**** Material shown ****
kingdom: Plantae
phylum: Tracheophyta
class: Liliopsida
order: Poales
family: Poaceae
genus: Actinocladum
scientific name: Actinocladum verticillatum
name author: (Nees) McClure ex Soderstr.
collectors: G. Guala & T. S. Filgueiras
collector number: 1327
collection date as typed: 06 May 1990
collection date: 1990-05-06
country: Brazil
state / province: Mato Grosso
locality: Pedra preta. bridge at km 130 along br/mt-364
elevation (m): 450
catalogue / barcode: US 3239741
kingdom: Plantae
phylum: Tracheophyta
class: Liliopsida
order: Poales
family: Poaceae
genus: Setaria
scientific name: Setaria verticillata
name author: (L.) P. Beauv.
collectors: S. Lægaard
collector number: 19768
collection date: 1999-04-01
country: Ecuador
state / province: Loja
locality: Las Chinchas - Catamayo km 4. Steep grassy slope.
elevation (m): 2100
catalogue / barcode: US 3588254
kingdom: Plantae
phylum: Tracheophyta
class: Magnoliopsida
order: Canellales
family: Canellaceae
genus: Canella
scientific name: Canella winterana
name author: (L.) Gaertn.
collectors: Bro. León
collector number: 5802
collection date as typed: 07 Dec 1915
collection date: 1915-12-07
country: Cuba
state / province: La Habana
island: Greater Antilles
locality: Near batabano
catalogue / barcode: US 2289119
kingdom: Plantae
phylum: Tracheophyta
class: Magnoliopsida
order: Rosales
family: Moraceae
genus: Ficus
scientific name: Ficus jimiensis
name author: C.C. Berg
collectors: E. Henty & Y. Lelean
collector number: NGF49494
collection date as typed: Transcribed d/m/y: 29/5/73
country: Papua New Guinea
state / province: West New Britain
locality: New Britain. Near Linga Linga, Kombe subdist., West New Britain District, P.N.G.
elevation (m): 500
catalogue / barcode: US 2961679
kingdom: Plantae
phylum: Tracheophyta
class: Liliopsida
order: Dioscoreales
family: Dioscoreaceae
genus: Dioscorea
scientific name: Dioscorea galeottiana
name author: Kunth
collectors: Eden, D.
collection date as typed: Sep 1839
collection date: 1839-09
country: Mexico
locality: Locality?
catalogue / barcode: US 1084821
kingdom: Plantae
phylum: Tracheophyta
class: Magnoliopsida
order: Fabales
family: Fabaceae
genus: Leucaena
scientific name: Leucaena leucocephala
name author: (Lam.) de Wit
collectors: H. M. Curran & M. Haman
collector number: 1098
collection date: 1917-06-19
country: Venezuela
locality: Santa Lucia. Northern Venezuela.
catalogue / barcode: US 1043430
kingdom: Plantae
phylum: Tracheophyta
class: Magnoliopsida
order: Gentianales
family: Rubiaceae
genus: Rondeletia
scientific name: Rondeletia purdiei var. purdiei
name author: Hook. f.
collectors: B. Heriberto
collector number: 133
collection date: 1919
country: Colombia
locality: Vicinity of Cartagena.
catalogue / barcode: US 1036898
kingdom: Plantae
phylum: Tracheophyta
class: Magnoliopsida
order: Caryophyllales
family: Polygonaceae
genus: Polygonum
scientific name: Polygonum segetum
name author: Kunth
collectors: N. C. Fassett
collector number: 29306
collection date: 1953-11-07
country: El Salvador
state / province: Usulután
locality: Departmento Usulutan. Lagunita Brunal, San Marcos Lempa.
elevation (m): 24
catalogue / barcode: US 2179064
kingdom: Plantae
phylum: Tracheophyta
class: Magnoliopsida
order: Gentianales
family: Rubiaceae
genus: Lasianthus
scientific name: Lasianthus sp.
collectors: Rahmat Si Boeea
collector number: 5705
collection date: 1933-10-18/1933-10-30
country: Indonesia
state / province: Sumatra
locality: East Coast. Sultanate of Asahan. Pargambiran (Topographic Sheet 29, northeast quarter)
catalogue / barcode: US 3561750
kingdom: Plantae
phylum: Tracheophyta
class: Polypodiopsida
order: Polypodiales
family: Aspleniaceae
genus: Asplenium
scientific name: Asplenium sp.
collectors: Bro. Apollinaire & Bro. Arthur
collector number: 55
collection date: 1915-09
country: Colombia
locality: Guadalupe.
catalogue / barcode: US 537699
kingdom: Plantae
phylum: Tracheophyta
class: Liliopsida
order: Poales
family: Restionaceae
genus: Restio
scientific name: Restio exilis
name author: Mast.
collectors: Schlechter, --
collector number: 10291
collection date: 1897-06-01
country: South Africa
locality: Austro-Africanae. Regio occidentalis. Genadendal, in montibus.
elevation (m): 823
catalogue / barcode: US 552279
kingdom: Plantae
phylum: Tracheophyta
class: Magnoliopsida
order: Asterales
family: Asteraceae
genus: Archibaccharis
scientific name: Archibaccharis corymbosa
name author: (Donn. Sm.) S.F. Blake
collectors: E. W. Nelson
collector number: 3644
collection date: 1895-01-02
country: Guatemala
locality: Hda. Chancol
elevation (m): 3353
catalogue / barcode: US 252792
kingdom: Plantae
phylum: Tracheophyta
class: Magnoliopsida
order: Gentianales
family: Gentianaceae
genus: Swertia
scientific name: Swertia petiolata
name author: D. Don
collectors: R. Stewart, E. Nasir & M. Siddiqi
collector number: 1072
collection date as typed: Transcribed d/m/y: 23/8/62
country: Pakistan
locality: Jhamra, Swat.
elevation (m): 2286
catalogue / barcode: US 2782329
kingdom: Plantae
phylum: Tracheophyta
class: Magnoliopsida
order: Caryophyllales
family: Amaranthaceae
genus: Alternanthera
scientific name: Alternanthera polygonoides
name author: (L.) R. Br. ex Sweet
****
§ **Set problem**
Reproduce all of the material above line for line, keeping every word and character unchanged.

§ **Complete output**
kingdom: Plantae
phylum: Tracheophyta
class: Liliopsida
order: Poales
family: Poaceae
genus: Actinocladum
scientific name: Actinocladum verticillatum
name author: (Nees) McClure ex Soderstr.
collectors: G. Guala & T. S. Filgueiras
collector number: 1327
collection date as typed: 06 May 1990
collection date: 1990-05-06
country: Brazil
state / province: Mato Grosso
locality: Pedra preta. bridge at km 130 along br/mt-364
elevation (m): 450
catalogue / barcode: US 3239741
kingdom: Plantae
phylum: Tracheophyta
class: Liliopsida
order: Poales
family: Poaceae
genus: Setaria
scientific name: Setaria verticillata
name author: (L.) P. Beauv.
collectors: S. Lægaard
collector number: 19768
collection date: 1999-04-01
country: Ecuador
state / province: Loja
locality: Las Chinchas - Catamayo km 4. Steep grassy slope.
elevation (m): 2100
catalogue / barcode: US 3588254
kingdom: Plantae
phylum: Tracheophyta
class: Magnoliopsida
order: Canellales
family: Canellaceae
genus: Canella
scientific name: Canella winterana
name author: (L.) Gaertn.
collectors: Bro. León
collector number: 5802
collection date as typed: 07 Dec 1915
collection date: 1915-12-07
country: Cuba
state / province: La Habana
island: Greater Antilles
locality: Near batabano
catalogue / barcode: US 2289119
kingdom: Plantae
phylum: Tracheophyta
class: Magnoliopsida
order: Rosales
family: Moraceae
genus: Ficus
scientific name: Ficus jimiensis
name author: C.C. Berg
collectors: E. Henty & Y. Lelean
collector number: NGF49494
collection date as typed: Transcribed d/m/y: 29/5/73
country: Papua New Guinea
state / province: West New Britain
locality: New Britain. Near Linga Linga, Kombe subdist., West New Britain District, P.N.G.
elevation (m): 500
catalogue / barcode: US 2961679
kingdom: Plantae
phylum: Tracheophyta
class: Liliopsida
order: Dioscoreales
family: Dioscoreaceae
genus: Dioscorea
scientific name: Dioscorea galeottiana
name author: Kunth
collectors: Eden, D.
collection date as typed: Sep 1839
collection date: 1839-09
country: Mexico
locality: Locality?
catalogue / barcode: US 1084821
kingdom: Plantae
phylum: Tracheophyta
class: Magnoliopsida
order: Fabales
family: Fabaceae
genus: Leucaena
scientific name: Leucaena leucocephala
name author: (Lam.) de Wit
collectors: H. M. Curran & M. Haman
collector number: 1098
collection date: 1917-06-19
country: Venezuela
locality: Santa Lucia. Northern Venezuela.
catalogue / barcode: US 1043430
kingdom: Plantae
phylum: Tracheophyta
class: Magnoliopsida
order: Gentianales
family: Rubiaceae
genus: Rondeletia
scientific name: Rondeletia purdiei var. purdiei
name author: Hook. f.
collectors: B. Heriberto
collector number: 133
collection date: 1919
country: Colombia
locality: Vicinity of Cartagena.
catalogue / barcode: US 1036898
kingdom: Plantae
phylum: Tracheophyta
class: Magnoliopsida
order: Caryophyllales
family: Polygonaceae
genus: Polygonum
scientific name: Polygonum segetum
name author: Kunth
collectors: N. C. Fassett
collector number: 29306
collection date: 1953-11-07
country: El Salvador
state / province: Usulután
locality: Departmento Usulutan. Lagunita Brunal, San Marcos Lempa.
elevation (m): 24
catalogue / barcode: US 2179064
kingdom: Plantae
phylum: Tracheophyta
class: Magnoliopsida
order: Gentianales
family: Rubiaceae
genus: Lasianthus
scientific name: Lasianthus sp.
collectors: Rahmat Si Boeea
collector number: 5705
collection date: 1933-10-18/1933-10-30
country: Indonesia
state / province: Sumatra
locality: East Coast. Sultanate of Asahan. Pargambiran (Topographic Sheet 29, northeast quarter)
catalogue / barcode: US 3561750
kingdom: Plantae
phylum: Tracheophyta
class: Polypodiopsida
order: Polypodiales
family: Aspleniaceae
genus: Asplenium
scientific name: Asplenium sp.
collectors: Bro. Apollinaire & Bro. Arthur
collector number: 55
collection date: 1915-09
country: Colombia
locality: Guadalupe.
catalogue / barcode: US 537699
kingdom: Plantae
phylum: Tracheophyta
class: Liliopsida
order: Poales
family: Restionaceae
genus: Restio
scientific name: Restio exilis
name author: Mast.
collectors: Schlechter, --
collector number: 10291
collection date: 1897-06-01
country: South Africa
locality: Austro-Africanae. Regio occidentalis. Genadendal, in montibus.
elevation (m): 823
catalogue / barcode: US 552279
kingdom: Plantae
phylum: Tracheophyta
class: Magnoliopsida
order: Asterales
family: Asteraceae
genus: Archibaccharis
scientific name: Archibaccharis corymbosa
name author: (Donn. Sm.) S.F. Blake
collectors: E. W. Nelson
collector number: 3644
collection date: 1895-01-02
country: Guatemala
locality: Hda. Chancol
elevation (m): 3353
catalogue / barcode: US 252792
kingdom: Plantae
phylum: Tracheophyta
class: Magnoliopsida
order: Gentianales
family: Gentianaceae
genus: Swertia
scientific name: Swertia petiolata
name author: D. Don
collectors: R. Stewart, E. Nasir & M. Siddiqi
collector number: 1072
collection date as typed: Transcribed d/m/y: 23/8/62
country: Pakistan
locality: Jhamra, Swat.
elevation (m): 2286
catalogue / barcode: US 2782329
kingdom: Plantae
phylum: Tracheophyta
class: Magnoliopsida
order: Caryophyllales
family: Amaranthaceae
genus: Alternanthera
scientific name: Alternanthera polygonoides
name author: (L.) R. Br. ex Sweet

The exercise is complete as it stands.